* **Source records**
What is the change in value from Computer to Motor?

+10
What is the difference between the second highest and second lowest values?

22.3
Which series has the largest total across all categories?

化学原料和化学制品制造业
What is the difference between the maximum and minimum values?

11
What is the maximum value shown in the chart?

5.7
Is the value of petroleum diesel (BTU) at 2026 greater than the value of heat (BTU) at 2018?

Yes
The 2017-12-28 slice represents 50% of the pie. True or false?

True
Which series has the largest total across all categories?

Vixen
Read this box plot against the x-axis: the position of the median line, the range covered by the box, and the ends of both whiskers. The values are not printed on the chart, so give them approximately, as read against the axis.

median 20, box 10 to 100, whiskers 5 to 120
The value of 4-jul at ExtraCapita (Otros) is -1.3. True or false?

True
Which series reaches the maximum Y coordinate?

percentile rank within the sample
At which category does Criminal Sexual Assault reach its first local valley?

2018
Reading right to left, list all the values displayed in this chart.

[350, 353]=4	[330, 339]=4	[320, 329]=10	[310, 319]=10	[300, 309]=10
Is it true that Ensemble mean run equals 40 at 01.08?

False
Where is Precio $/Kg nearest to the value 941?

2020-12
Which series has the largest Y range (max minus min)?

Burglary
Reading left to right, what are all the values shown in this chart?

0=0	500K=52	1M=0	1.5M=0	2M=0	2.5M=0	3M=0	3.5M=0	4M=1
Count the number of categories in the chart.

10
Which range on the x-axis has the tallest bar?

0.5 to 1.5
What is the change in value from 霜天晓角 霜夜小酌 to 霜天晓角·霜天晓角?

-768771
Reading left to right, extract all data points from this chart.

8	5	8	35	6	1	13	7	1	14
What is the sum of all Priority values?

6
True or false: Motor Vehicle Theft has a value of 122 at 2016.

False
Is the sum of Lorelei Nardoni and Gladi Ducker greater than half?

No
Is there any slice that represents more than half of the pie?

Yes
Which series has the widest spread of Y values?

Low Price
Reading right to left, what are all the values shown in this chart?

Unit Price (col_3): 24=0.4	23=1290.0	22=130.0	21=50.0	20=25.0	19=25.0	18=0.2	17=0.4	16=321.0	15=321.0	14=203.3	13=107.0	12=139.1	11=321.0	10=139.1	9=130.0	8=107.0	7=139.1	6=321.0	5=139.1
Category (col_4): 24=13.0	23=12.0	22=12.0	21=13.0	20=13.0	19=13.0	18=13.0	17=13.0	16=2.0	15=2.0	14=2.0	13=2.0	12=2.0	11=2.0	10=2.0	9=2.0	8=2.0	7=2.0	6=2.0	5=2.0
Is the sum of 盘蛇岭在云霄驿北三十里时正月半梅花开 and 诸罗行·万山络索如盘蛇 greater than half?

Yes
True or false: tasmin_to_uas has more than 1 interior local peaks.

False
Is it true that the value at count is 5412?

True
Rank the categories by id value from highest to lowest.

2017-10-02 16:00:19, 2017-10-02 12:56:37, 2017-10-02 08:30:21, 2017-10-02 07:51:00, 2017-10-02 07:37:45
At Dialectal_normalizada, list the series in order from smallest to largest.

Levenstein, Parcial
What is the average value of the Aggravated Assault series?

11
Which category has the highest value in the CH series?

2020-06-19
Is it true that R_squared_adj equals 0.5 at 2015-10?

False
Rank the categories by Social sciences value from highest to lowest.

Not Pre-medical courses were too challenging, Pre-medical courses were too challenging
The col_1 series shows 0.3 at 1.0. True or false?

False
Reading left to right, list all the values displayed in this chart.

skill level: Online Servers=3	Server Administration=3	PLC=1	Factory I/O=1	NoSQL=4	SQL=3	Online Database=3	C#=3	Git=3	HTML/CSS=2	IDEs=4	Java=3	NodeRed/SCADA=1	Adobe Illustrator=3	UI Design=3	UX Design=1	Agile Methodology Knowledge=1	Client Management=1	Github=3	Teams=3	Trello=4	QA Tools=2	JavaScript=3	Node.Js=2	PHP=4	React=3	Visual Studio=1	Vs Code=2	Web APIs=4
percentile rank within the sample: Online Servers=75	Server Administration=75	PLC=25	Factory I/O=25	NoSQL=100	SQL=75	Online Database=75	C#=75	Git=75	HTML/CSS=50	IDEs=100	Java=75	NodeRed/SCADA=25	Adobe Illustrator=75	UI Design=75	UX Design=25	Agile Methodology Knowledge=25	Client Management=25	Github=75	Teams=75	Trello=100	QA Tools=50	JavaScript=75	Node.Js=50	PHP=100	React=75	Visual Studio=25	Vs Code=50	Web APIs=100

* **Work task**
Reproduce the records above, replacing every occurrence of "chart" with "graph" and leaving all other text unchanged.

* **Output for this task**
What is the change in value from Computer to Motor?

+10
What is the difference between the second highest and second lowest values?

22.3
Which series has the largest total across all categories?

化学原料和化学制品制造业
What is the difference between the maximum and minimum values?

11
What is the maximum value shown in the graph?

5.7
Is the value of petroleum diesel (BTU) at 2026 greater than the value of heat (BTU) at 2018?

Yes
The 2017-12-28 slice represents 50% of the pie. True or false?

True
Which series has the largest total across all categories?

Vixen
Read this box plot against the x-axis: the position of the median line, the range covered by the box, and the ends of both whiskers. The values are not printed on the graph, so give them approximately, as read against the axis.

median 20, box 10 to 100, whiskers 5 to 120
The value of 4-jul at ExtraCapita (Otros) is -1.3. True or false?

True
Which series reaches the maximum Y coordinate?

percentile rank within the sample
At which category does Criminal Sexual Assault reach its first local valley?

2018
Reading right to left, list all the values displayed in this graph.

[350, 353]=4	[330, 339]=4	[320, 329]=10	[310, 319]=10	[300, 309]=10
Is it true that Ensemble mean run equals 40 at 01.08?

False
Where is Precio $/Kg nearest to the value 941?

2020-12
Which series has the largest Y range (max minus min)?

Burglary
Reading left to right, what are all the values shown in this graph?

0=0	500K=52	1M=0	1.5M=0	2M=0	2.5M=0	3M=0	3.5M=0	4M=1
Count the number of categories in the graph.

10
Which range on the x-axis has the tallest bar?

0.5 to 1.5
What is the change in value from 霜天晓角 霜夜小酌 to 霜天晓角·霜天晓角?

-768771
Reading left to right, extract all data points from this graph.

8	5	8	35	6	1	13	7	1	14
What is the sum of all Priority values?

6
True or false: Motor Vehicle Theft has a value of 122 at 2016.

False
Is the sum of Lorelei Nardoni and Gladi Ducker greater than half?

No
Is there any slice that represents more than half of the pie?

Yes
Which series has the widest spread of Y values?

Low Price
Reading right to left, what are all the values shown in this graph?

Unit Price (col_3): 24=0.4	23=1290.0	22=130.0	21=50.0	20=25.0	19=25.0	18=0.2	17=0.4	16=321.0	15=321.0	14=203.3	13=107.0	12=139.1	11=321.0	10=139.1	9=130.0	8=107.0	7=139.1	6=321.0	5=139.1
Category (col_4): 24=13.0	23=12.0	22=12.0	21=13.0	20=13.0	19=13.0	18=13.0	17=13.0	16=2.0	15=2.0	14=2.0	13=2.0	12=2.0	11=2.0	10=2.0	9=2.0	8=2.0	7=2.0	6=2.0	5=2.0
Is the sum of 盘蛇岭在云霄驿北三十里时正月半梅花开 and 诸罗行·万山络索如盘蛇 greater than half?

Yes
True or false: tasmin_to_uas has more than 1 interior local peaks.

False
Is it true that the value at count is 5412?

True
Rank the categories by id value from highest to lowest.

2017-10-02 16:00:19, 2017-10-02 12:56:37, 2017-10-02 08:30:21, 2017-10-02 07:51:00, 2017-10-02 07:37:45
At Dialectal_normalizada, list the series in order from smallest to largest.

Levenstein, Parcial
What is the average value of the Aggravated Assault series?

11
Which category has the highest value in the CH series?

2020-06-19
Is it true that R_squared_adj equals 0.5 at 2015-10?

False
Rank the categories by Social sciences value from highest to lowest.

Not Pre-medical courses were too challenging, Pre-medical courses were too challenging
The col_1 series shows 0.3 at 1.0. True or false?

False
Reading left to right, list all the values displayed in this graph.

skill level: Online Servers=3	Server Administration=3	PLC=1	Factory I/O=1	NoSQL=4	SQL=3	Online Database=3	C#=3	Git=3	HTML/CSS=2	IDEs=4	Java=3	NodeRed/SCADA=1	Adobe Illustrator=3	UI Design=3	UX Design=1	Agile Methodology Knowledge=1	Client Management=1	Github=3	Teams=3	Trello=4	QA Tools=2	JavaScript=3	Node.Js=2	PHP=4	React=3	Visual Studio=1	Vs Code=2	Web APIs=4
percentile rank within the sample: Online Servers=75	Server Administration=75	PLC=25	Factory I/O=25	NoSQL=100	SQL=75	Online Database=75	C#=75	Git=75	HTML/CSS=50	IDEs=100	Java=75	NodeRed/SCADA=25	Adobe Illustrator=75	UI Design=75	UX Design=25	Agile Methodology Knowledge=25	Client Management=25	Github=75	Teams=75	Trello=100	QA Tools=50	JavaScript=75	Node.Js=50	PHP=100	React=75	Visual Studio=25	Vs Code=50	Web APIs=100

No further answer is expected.